Es sincera en aceptar su necesidad de Dios, en reconocer que moralmente estaba mal, que socialmente no era bien vista. Fue sincera en manifestar que no sabía con seguridad cuál era el lugar correcto para adorar; en el Monte Gerizim o en Jerusalén. Fue sincera al reconocer que la salvación venía por medio de los judíos. Para cada asunto, Jesús tuvo una respuesta. La samaritana se volvió una misionera exitosa hacia su propio pueblo.
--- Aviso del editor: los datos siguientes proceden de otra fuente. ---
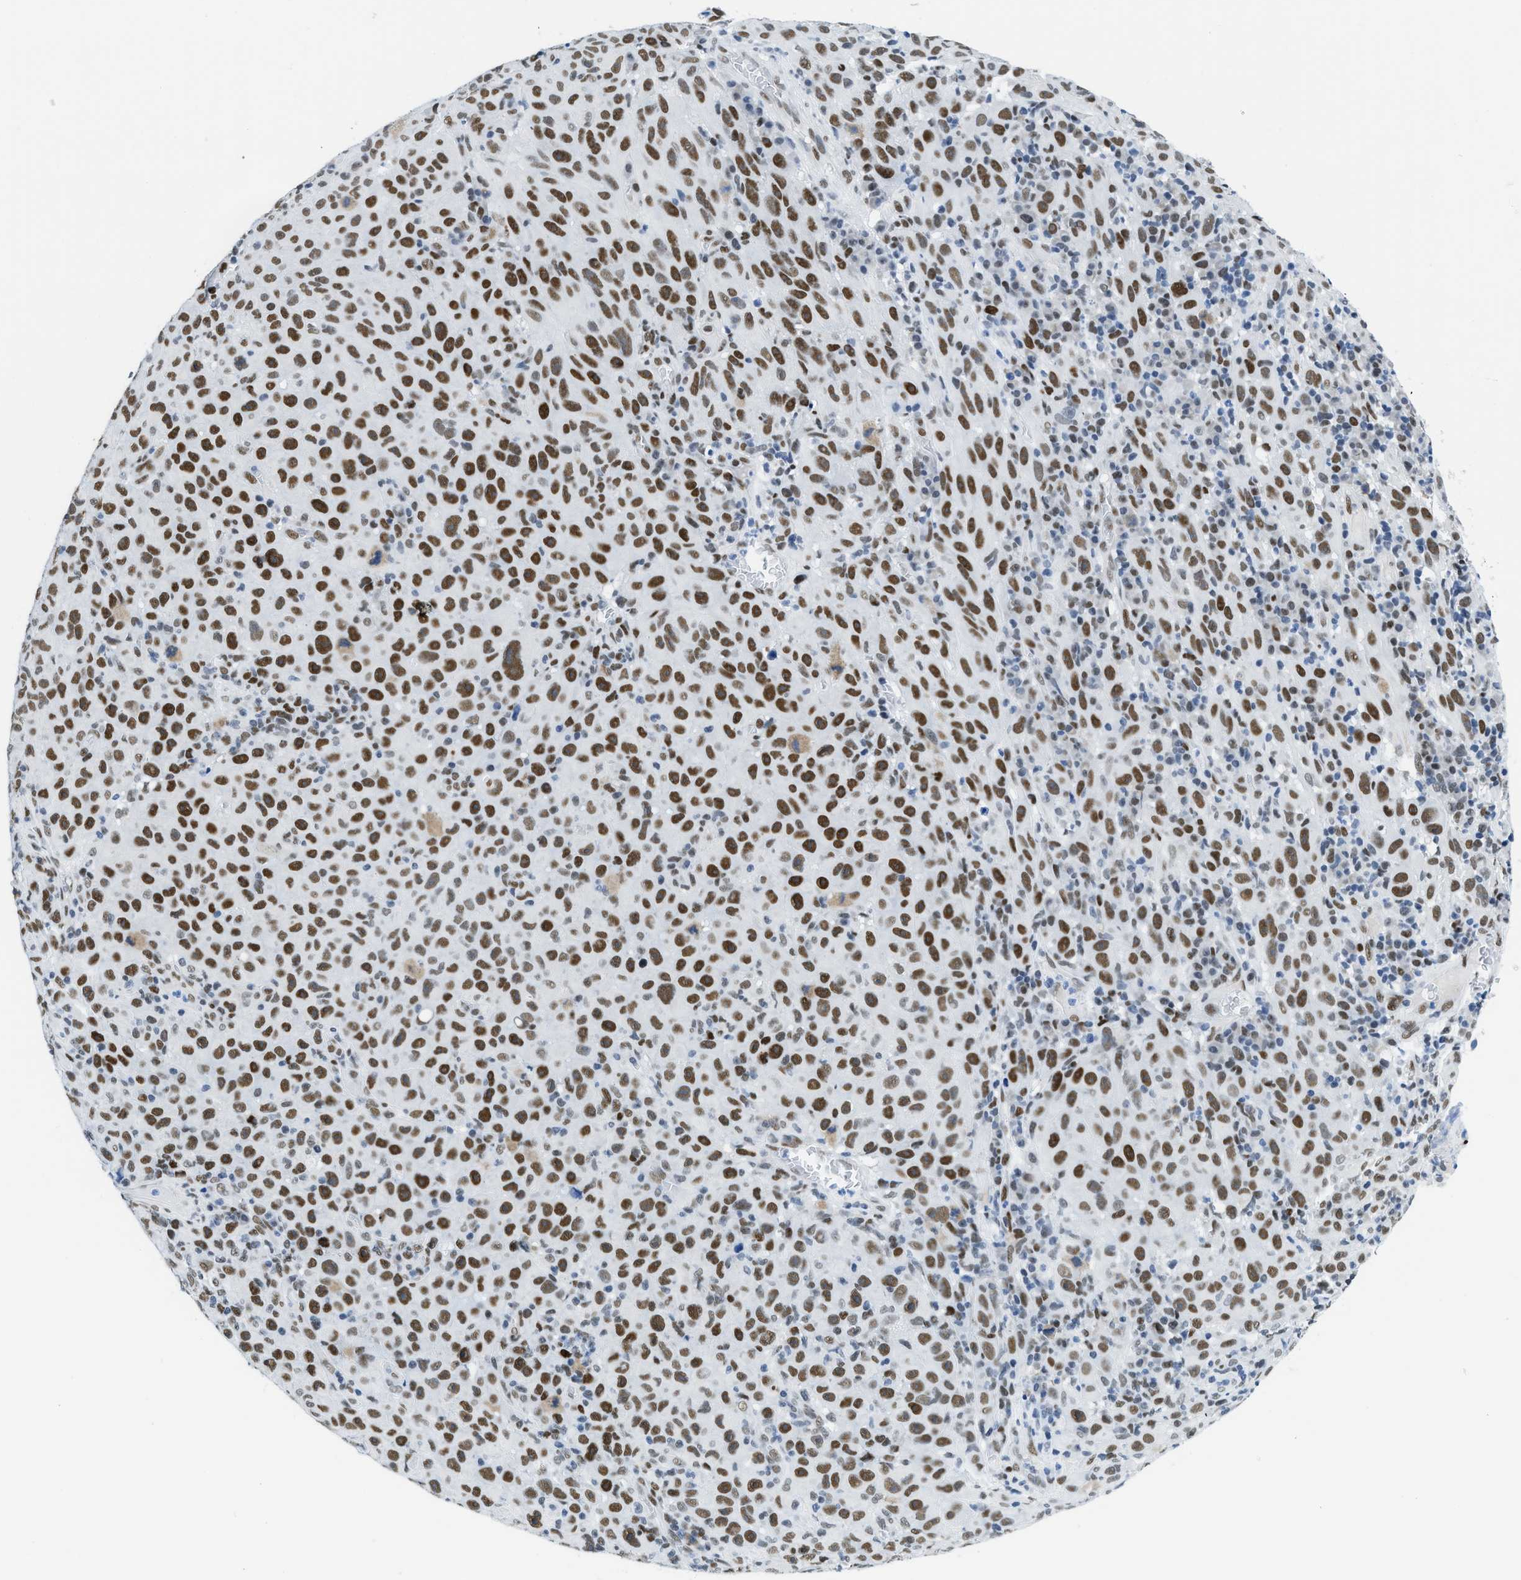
{"staining": {"intensity": "moderate", "quantity": ">75%", "location": "nuclear"}, "tissue": "melanoma", "cell_type": "Tumor cells", "image_type": "cancer", "snomed": [{"axis": "morphology", "description": "Malignant melanoma, NOS"}, {"axis": "topography", "description": "Skin"}], "caption": "A photomicrograph of human malignant melanoma stained for a protein exhibits moderate nuclear brown staining in tumor cells.", "gene": "SMARCAD1", "patient": {"sex": "female", "age": 82}}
Un cristiano reflexiona: “Si tengo un reloj que no marca bien la hora, lo llevo al relojero, quien lo desarma, encuentra la falla y la arregla, siendo el reloj completamente pasivo. Cualquier otra clase de maquina se repara de la misma manera. Pero el hombre fue hecho a la imagen de Dios, y esta imagen, la natural, queda en la parte en el hombre aún después de la caída, en su poder de pensamiento y en el libre albedrío.
Dios respeta a sus criaturas y no trata a los seres humanos como si fueran máquinas. Dios, nuestro Creador respeta la mente, capaz de pensar; el corazón, capaz de amar; la conciencia, capaz de juzgar; la voluntad, capaz de decidir. Por lo tanto, nos presenta la salvación como algo que se puede escoger y aceptar; no la puedes ganar o conseguir por tu esfuerzo; pero la puedes obtener por fe; y nunca será tuya si no la tomas así”.
Nada mejor que ser sinceros delante de Dios y reconocer, como la samaritana, nuestra necesidad del agua de vida.